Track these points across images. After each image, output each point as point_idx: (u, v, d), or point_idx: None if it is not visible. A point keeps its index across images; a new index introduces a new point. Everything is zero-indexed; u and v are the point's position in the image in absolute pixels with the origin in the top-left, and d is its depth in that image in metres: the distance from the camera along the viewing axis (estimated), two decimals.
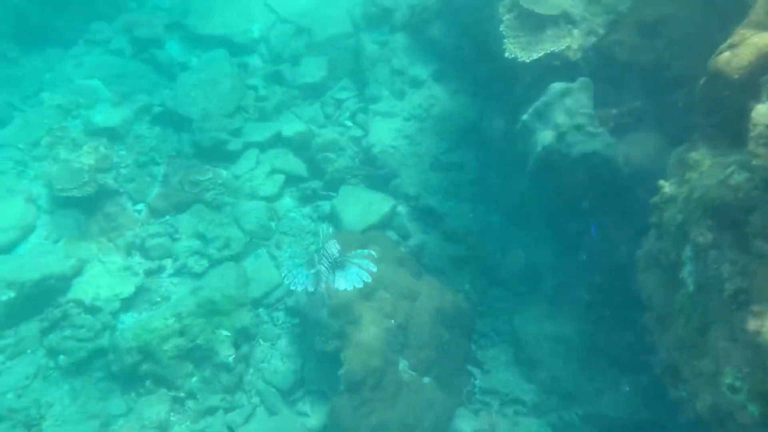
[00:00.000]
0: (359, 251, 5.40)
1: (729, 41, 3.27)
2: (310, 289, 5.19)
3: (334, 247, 5.24)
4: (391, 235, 7.50)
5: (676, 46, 5.33)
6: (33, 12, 9.40)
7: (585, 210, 6.24)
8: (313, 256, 5.31)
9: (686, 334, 3.37)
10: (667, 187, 3.63)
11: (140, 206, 7.85)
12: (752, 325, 2.47)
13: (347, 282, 5.16)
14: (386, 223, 7.58)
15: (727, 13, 4.97)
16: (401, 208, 7.73)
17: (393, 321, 6.16)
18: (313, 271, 5.21)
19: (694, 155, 3.38)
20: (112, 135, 8.43)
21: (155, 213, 7.78)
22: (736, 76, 3.06)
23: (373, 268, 5.18)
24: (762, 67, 2.87)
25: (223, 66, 9.28)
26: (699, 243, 3.00)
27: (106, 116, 8.61)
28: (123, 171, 8.04)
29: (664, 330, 3.69)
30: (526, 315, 6.88)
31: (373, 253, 5.34)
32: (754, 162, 2.34)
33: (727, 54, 3.17)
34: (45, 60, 9.53)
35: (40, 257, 6.87)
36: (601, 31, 5.51)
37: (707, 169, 3.18)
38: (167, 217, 7.74)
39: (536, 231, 7.42)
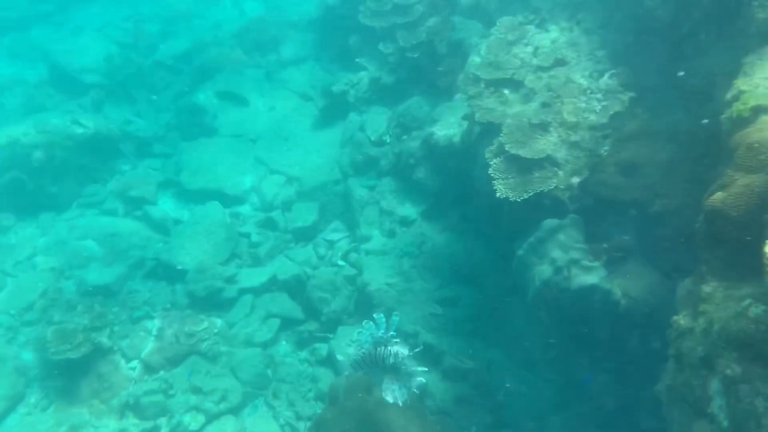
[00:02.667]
0: (409, 353, 4.66)
1: (719, 182, 3.57)
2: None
3: (392, 357, 4.56)
4: None
5: (655, 185, 5.72)
6: (29, 181, 9.67)
7: (586, 343, 6.32)
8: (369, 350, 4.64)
9: None
10: (681, 319, 3.74)
11: (134, 363, 7.68)
12: None
13: (394, 394, 4.55)
14: None
15: (699, 155, 5.44)
16: None
17: None
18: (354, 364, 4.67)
19: (705, 288, 3.53)
20: (106, 292, 8.47)
21: (149, 369, 7.61)
22: (735, 214, 3.31)
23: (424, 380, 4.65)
24: (757, 207, 3.13)
25: (216, 217, 9.55)
26: (728, 376, 3.06)
27: (99, 275, 8.70)
28: (116, 328, 7.94)
29: None
30: None
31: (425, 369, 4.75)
32: None
33: (720, 194, 3.45)
34: (39, 225, 9.70)
35: (30, 428, 6.57)
36: (585, 172, 5.91)
37: (721, 301, 3.32)
38: (162, 373, 7.57)
39: (536, 366, 7.39)
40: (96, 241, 9.32)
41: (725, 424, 3.26)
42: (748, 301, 3.10)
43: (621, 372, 6.35)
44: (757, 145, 3.40)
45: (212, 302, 8.33)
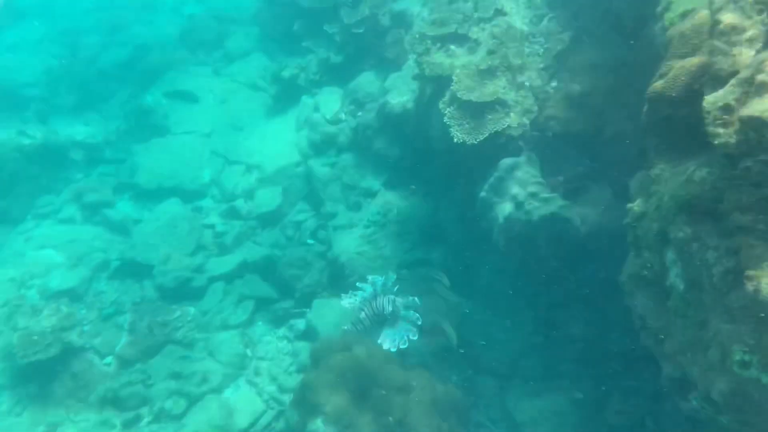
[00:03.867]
0: (404, 301, 5.16)
1: (659, 73, 3.80)
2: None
3: (389, 304, 5.06)
4: None
5: (601, 114, 5.98)
6: None
7: (553, 279, 6.52)
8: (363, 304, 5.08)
9: (687, 334, 3.49)
10: (635, 206, 3.95)
11: (109, 359, 7.56)
12: (749, 286, 2.65)
13: (392, 341, 4.97)
14: None
15: (638, 77, 5.72)
16: None
17: (391, 418, 5.98)
18: (353, 322, 5.03)
19: (655, 171, 3.74)
20: (71, 295, 8.31)
21: (125, 363, 7.49)
22: (674, 94, 3.53)
23: (419, 321, 5.03)
24: (693, 83, 3.35)
25: (178, 211, 9.48)
26: (679, 238, 3.24)
27: (62, 279, 8.54)
28: (86, 328, 7.81)
29: (664, 342, 3.82)
30: (516, 397, 6.86)
31: (416, 299, 5.15)
32: (716, 142, 2.67)
33: (660, 81, 3.67)
34: None
35: None
36: (535, 110, 6.14)
37: (670, 177, 3.53)
38: (138, 365, 7.45)
39: (508, 311, 7.57)
40: (55, 249, 9.12)
41: (681, 287, 3.46)
42: (692, 168, 3.31)
43: (587, 299, 6.59)
44: (688, 31, 3.64)
45: (183, 292, 8.26)
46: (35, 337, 7.16)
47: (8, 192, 9.80)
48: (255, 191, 9.68)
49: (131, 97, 11.46)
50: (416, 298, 5.23)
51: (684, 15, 4.38)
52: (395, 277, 5.29)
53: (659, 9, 4.80)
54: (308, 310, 7.89)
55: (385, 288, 5.20)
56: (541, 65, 6.33)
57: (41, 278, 8.56)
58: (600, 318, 6.40)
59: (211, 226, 9.31)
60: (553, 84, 6.19)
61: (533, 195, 5.95)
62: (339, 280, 8.16)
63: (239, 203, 9.54)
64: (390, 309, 5.09)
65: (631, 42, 5.55)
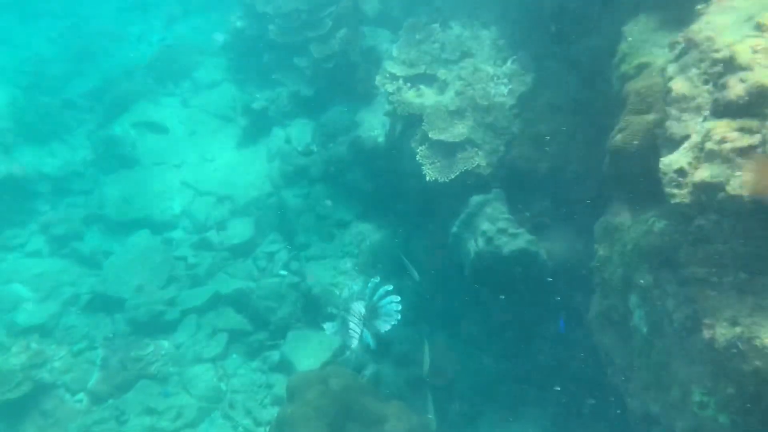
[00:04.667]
0: (379, 291, 5.54)
1: (617, 127, 4.12)
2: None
3: (359, 307, 5.47)
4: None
5: (564, 153, 6.33)
6: None
7: (522, 310, 6.81)
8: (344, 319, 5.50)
9: (650, 373, 3.77)
10: (600, 250, 4.24)
11: (80, 395, 7.49)
12: (706, 334, 2.93)
13: (386, 323, 5.40)
14: (338, 357, 7.68)
15: (597, 118, 6.09)
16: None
17: None
18: (347, 331, 5.43)
19: (617, 219, 4.05)
20: (41, 331, 8.22)
21: (97, 399, 7.44)
22: (633, 149, 3.85)
23: (397, 298, 5.45)
24: (650, 139, 3.67)
25: (149, 243, 9.47)
26: (642, 285, 3.54)
27: (30, 315, 8.46)
28: (57, 364, 7.73)
29: (629, 379, 4.09)
30: (489, 425, 7.08)
31: (390, 286, 5.53)
32: (672, 201, 2.96)
33: (620, 135, 3.99)
34: None
35: None
36: (502, 149, 6.45)
37: (631, 226, 3.83)
38: (111, 401, 7.41)
39: (478, 341, 7.81)
40: (22, 283, 9.01)
41: (644, 330, 3.75)
42: (652, 219, 3.62)
43: (555, 329, 6.88)
44: (643, 90, 3.98)
45: (156, 326, 8.25)
46: (5, 376, 7.05)
47: None
48: (227, 222, 9.76)
49: (99, 128, 11.42)
50: (387, 287, 5.58)
51: (639, 67, 4.76)
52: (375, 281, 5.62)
53: (615, 60, 5.18)
54: (283, 341, 7.98)
55: (361, 293, 5.58)
56: (507, 106, 6.65)
57: (9, 314, 8.43)
58: (566, 347, 6.68)
59: (183, 258, 9.32)
60: (518, 125, 6.52)
61: (502, 230, 6.23)
62: (313, 311, 8.29)
63: (211, 234, 9.59)
64: (363, 310, 5.49)
65: (592, 88, 5.92)
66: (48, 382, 7.40)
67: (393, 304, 5.48)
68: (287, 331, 8.09)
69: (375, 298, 5.54)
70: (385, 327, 5.41)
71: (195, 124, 11.20)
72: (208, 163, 10.58)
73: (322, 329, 7.85)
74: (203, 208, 10.01)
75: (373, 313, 5.48)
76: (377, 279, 5.62)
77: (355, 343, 5.53)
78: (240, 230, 9.54)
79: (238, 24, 11.27)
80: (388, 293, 5.55)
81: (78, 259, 9.50)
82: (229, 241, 9.42)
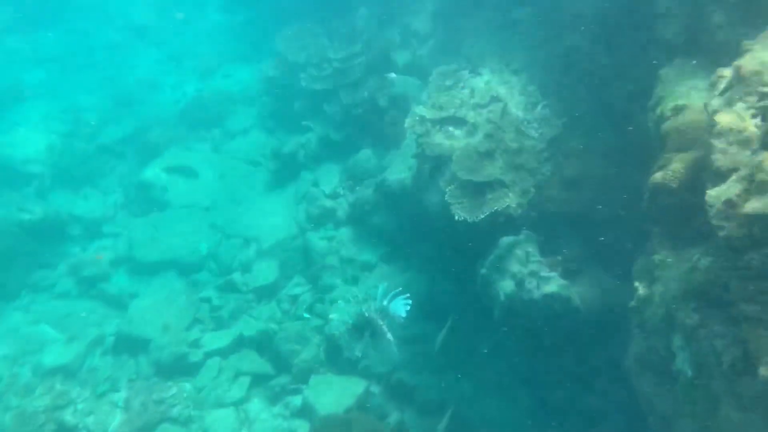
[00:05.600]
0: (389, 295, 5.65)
1: (658, 164, 4.05)
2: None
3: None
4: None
5: (595, 197, 6.25)
6: None
7: (552, 357, 6.59)
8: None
9: (696, 420, 3.57)
10: (640, 290, 4.10)
11: None
12: (763, 372, 2.75)
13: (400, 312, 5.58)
14: (362, 404, 7.47)
15: (628, 162, 6.03)
16: (374, 388, 7.72)
17: None
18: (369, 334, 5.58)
19: (657, 257, 3.92)
20: (65, 372, 8.20)
21: None
22: (674, 185, 3.76)
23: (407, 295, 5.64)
24: (693, 176, 3.59)
25: (175, 285, 9.50)
26: (687, 325, 3.38)
27: (56, 356, 8.45)
28: (80, 406, 7.66)
29: (673, 427, 3.87)
30: None
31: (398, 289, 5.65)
32: (720, 234, 2.86)
33: (660, 173, 3.92)
34: None
35: None
36: (532, 191, 6.40)
37: (673, 264, 3.70)
38: None
39: (504, 389, 7.56)
40: (50, 324, 9.07)
41: (689, 373, 3.56)
42: (696, 256, 3.50)
43: (585, 380, 6.62)
44: (683, 127, 3.93)
45: (179, 368, 8.17)
46: (29, 417, 6.99)
47: (5, 267, 9.76)
48: (252, 264, 9.74)
49: (131, 172, 11.67)
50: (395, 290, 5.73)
51: (676, 110, 4.72)
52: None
53: (651, 102, 5.15)
54: (305, 386, 7.82)
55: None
56: (537, 149, 6.63)
57: (35, 355, 8.45)
58: (601, 400, 6.42)
59: (208, 300, 9.30)
60: (549, 167, 6.48)
61: (533, 273, 6.12)
62: (337, 355, 8.14)
63: (236, 276, 9.57)
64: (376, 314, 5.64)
65: (629, 128, 5.89)
66: (71, 424, 7.32)
67: (402, 300, 5.61)
68: (310, 375, 7.94)
69: (385, 301, 5.66)
70: (400, 314, 5.52)
71: (225, 169, 11.36)
72: (237, 205, 10.66)
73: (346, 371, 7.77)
74: (230, 250, 10.02)
75: (384, 314, 5.59)
76: (385, 284, 5.76)
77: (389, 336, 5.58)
78: (265, 272, 9.51)
79: (270, 73, 11.58)
80: (397, 295, 5.66)
81: (105, 300, 9.55)
82: (254, 283, 9.38)
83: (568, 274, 6.29)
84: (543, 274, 6.14)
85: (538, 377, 7.03)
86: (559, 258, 6.35)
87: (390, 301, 5.66)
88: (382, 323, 5.60)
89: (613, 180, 6.31)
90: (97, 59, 15.06)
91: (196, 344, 8.47)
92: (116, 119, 13.29)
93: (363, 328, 5.89)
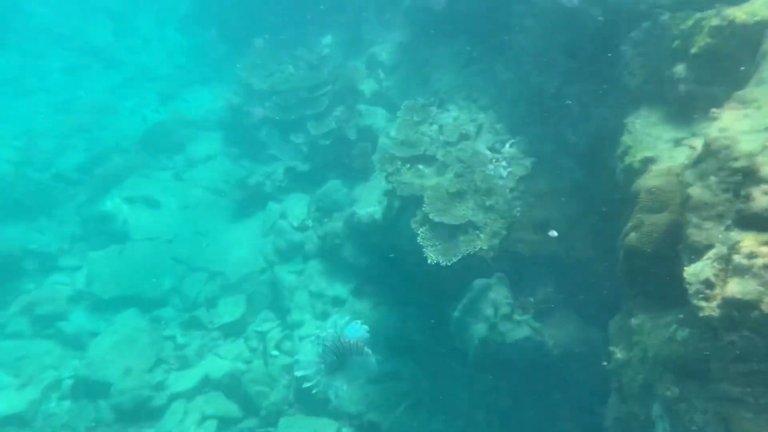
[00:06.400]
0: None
1: (630, 224, 4.07)
2: None
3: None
4: None
5: (566, 238, 6.28)
6: None
7: (527, 399, 6.57)
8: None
9: None
10: (618, 353, 4.10)
11: None
12: None
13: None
14: None
15: (598, 203, 6.09)
16: (345, 430, 7.57)
17: None
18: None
19: (634, 321, 3.93)
20: (18, 422, 7.79)
21: None
22: (649, 250, 3.78)
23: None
24: (666, 240, 3.62)
25: (137, 322, 9.19)
26: (667, 397, 3.38)
27: (8, 403, 8.03)
28: None
29: None
30: None
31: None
32: (700, 314, 2.86)
33: (633, 234, 3.94)
34: None
35: None
36: (504, 232, 6.39)
37: (651, 330, 3.71)
38: None
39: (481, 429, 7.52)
40: (2, 368, 8.62)
41: None
42: (674, 327, 3.51)
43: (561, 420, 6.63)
44: (654, 189, 3.96)
45: (141, 413, 7.87)
46: None
47: None
48: (218, 299, 9.51)
49: (89, 202, 11.27)
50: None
51: (644, 161, 4.77)
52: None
53: (619, 151, 5.20)
54: (274, 429, 7.62)
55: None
56: (507, 189, 6.64)
57: None
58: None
59: (172, 338, 9.02)
60: (518, 208, 6.49)
61: (506, 317, 6.11)
62: (306, 395, 7.96)
63: (201, 312, 9.32)
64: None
65: (592, 173, 5.94)
66: None
67: (357, 325, 5.57)
68: (279, 418, 7.74)
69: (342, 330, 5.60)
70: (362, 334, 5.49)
71: (188, 199, 11.10)
72: (201, 238, 10.41)
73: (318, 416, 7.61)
74: (194, 284, 9.76)
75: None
76: (346, 317, 5.69)
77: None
78: (231, 308, 9.28)
79: (234, 100, 11.39)
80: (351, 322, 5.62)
81: (62, 340, 9.14)
82: (220, 319, 9.15)
83: (541, 316, 6.30)
84: (516, 317, 6.13)
85: (514, 419, 7.00)
86: (532, 300, 6.35)
87: (345, 327, 5.61)
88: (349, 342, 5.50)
89: (583, 220, 6.36)
90: (52, 82, 14.61)
91: (160, 386, 8.17)
92: (72, 146, 12.86)
93: (331, 354, 5.76)
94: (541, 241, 6.31)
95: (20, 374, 8.42)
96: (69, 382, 8.36)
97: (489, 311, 6.16)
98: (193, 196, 11.10)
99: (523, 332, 6.04)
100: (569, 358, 6.01)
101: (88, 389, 8.21)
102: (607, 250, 5.16)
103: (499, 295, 6.22)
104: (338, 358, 5.64)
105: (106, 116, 13.84)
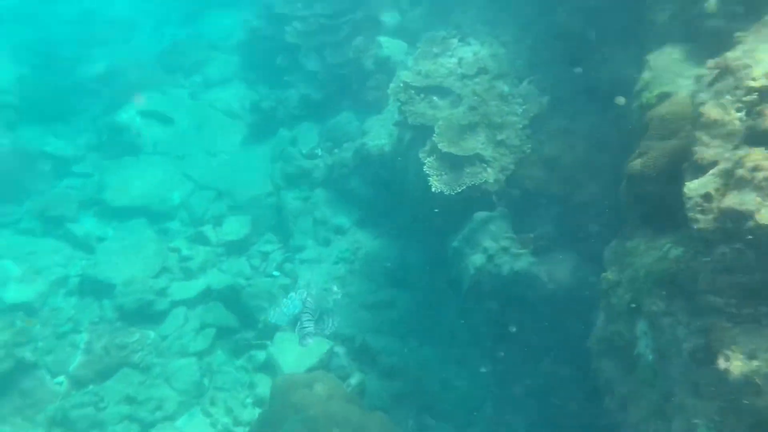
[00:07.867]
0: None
1: (637, 151, 4.09)
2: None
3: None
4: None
5: (574, 177, 6.30)
6: None
7: (517, 332, 6.72)
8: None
9: (652, 404, 3.71)
10: (609, 275, 4.19)
11: (60, 378, 7.35)
12: (721, 366, 2.86)
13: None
14: (325, 364, 7.56)
15: (609, 146, 6.08)
16: (338, 349, 7.80)
17: None
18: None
19: (630, 243, 4.00)
20: (27, 310, 8.09)
21: (78, 383, 7.32)
22: (653, 173, 3.81)
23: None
24: (672, 165, 3.64)
25: (144, 232, 9.38)
26: (652, 311, 3.47)
27: (18, 293, 8.31)
28: (40, 344, 7.59)
29: (628, 408, 4.01)
30: None
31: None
32: (696, 227, 2.91)
33: (639, 160, 3.96)
34: None
35: None
36: (512, 168, 6.42)
37: (644, 251, 3.78)
38: (91, 386, 7.28)
39: (468, 360, 7.72)
40: (12, 260, 8.87)
41: (651, 358, 3.68)
42: (668, 246, 3.57)
43: (548, 355, 6.79)
44: (668, 116, 3.96)
45: (143, 315, 8.13)
46: None
47: None
48: (224, 218, 9.66)
49: (105, 113, 11.36)
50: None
51: (661, 96, 4.73)
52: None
53: (637, 88, 5.16)
54: (270, 342, 7.86)
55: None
56: (520, 125, 6.64)
57: None
58: (558, 376, 6.59)
59: (177, 250, 9.21)
60: (530, 145, 6.50)
61: (504, 249, 6.19)
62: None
63: (207, 229, 9.48)
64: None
65: (606, 115, 5.91)
66: (30, 361, 7.25)
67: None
68: (275, 332, 7.96)
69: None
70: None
71: (202, 118, 11.15)
72: (211, 157, 10.51)
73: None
74: (202, 201, 9.92)
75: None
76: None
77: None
78: (236, 227, 9.44)
79: (254, 23, 11.29)
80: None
81: (71, 241, 9.38)
82: (225, 237, 9.32)
83: (539, 252, 6.38)
84: (513, 250, 6.21)
85: (502, 351, 7.18)
86: (531, 236, 6.42)
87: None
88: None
89: (593, 163, 6.36)
90: None
91: (162, 293, 8.41)
92: (92, 57, 12.86)
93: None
94: (548, 179, 6.33)
95: (29, 268, 8.66)
96: (76, 279, 8.63)
97: (487, 243, 6.24)
98: (207, 116, 11.14)
99: (519, 265, 6.12)
100: (563, 294, 6.10)
101: (94, 288, 8.48)
102: (614, 194, 5.19)
103: (499, 228, 6.29)
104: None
105: (127, 31, 13.79)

-=-=-=-=-

Only the lines from the beginning of the records through the line bearing "19: (694, 155, 3.38)" belong in the answer, copied word for word with pictures left out.

• Answer box
Track these points across images. After each image, output each point as point_idx: (u, v, d), or point_idx: None if it is not visible. A point keeps its index across images; a new index introduces a new point. Everything is zero-indexed; u and v are the point's position in the image in absolute pixels with the origin in the top-left, and d is its depth in that image in metres: the distance from the camera along the viewing axis (estimated), two decimals.
[00:00.000]
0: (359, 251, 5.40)
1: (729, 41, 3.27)
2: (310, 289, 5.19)
3: (334, 247, 5.24)
4: (391, 235, 7.50)
5: (676, 46, 5.33)
6: (33, 12, 9.40)
7: (585, 210, 6.24)
8: (313, 256, 5.31)
9: (686, 334, 3.37)
10: (667, 187, 3.63)
11: (140, 206, 7.85)
12: (752, 325, 2.47)
13: (347, 282, 5.16)
14: (386, 223, 7.58)
15: (727, 13, 4.97)
16: (401, 208, 7.73)
17: (393, 321, 6.16)
18: (313, 271, 5.21)
19: (694, 155, 3.38)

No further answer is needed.